国道16号線 衰え知らぬ道が創る21世紀の風景

執筆者:水木楊 2001年1月号
カテゴリ: 社会 経済・ビジネス
エリア: 日本

 国道十六号線は、都心からおよそ半径三十キロの円を描く大環状線。いくつかの新しいビジネスが今、この沿線から生まれようとしているし、新商品が売れるかどうかを試すパイロット・ショップがあちこちに店開きをしている。 国や人間と同様、道路にも栄枯盛衰があるが、この道は衰えることを知らない。

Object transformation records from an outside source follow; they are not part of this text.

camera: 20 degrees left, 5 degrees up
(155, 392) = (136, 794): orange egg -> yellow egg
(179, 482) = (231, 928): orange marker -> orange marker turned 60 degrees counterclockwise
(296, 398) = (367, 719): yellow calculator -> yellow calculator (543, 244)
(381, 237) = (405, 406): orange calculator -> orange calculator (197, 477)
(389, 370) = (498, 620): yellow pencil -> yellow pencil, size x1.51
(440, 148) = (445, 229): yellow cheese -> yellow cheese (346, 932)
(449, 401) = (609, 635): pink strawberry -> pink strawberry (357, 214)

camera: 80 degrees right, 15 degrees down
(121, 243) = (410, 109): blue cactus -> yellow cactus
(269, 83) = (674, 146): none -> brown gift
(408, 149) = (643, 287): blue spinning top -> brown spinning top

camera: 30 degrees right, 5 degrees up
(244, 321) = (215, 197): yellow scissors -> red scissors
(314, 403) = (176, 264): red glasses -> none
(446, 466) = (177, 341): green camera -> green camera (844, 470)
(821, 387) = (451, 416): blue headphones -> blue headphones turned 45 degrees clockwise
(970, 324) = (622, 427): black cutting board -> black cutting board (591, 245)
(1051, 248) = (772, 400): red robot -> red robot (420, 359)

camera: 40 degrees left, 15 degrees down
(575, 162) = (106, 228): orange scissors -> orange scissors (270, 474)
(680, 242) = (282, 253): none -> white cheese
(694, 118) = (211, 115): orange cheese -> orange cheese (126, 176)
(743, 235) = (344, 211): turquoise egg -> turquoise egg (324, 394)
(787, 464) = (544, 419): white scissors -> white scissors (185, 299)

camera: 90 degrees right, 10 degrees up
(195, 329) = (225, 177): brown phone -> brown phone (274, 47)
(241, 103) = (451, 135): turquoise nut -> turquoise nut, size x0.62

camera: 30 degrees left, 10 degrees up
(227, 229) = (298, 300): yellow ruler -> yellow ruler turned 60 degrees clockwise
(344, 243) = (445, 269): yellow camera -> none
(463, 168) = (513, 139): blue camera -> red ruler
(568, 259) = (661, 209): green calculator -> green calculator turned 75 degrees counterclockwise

古くは鎌倉時代、坂東武士が「いざ鎌倉」と馬に鞭を入れて疾駆した鎌倉街道に重なる。幕末には、八王子の鑓水に根を下ろした商人たちが上州や甲州から生糸を集め、横浜に運んで輸出する日本版「シルクロード」ともなった。いまでも十六号線近くの御殿峠には、彼らの豪壮な邸宅の面影を残す、立派な石垣が残っている。 最新の道路交通センサスで見ても、十六号線は日本中の国道の中でも有数の混雑度を示している。混雑度の数値が一を超すと、渋滞に近い交通量があることになるが、十六号線沿いの千葉県八千代市米本地区は一・二六、埼玉県大宮市吉野地区一・一一、神奈川県相模原市大野地区一・四八(いずれも平日)。道路の悲鳴が聴こえそうなほどの活況振りである。長く続いた不況で日本全体が沈滞しているにもかかわらず、十六号線に沿った地域のあちこちでは、いま新しい街づくりのツチ音が鳴り響いている。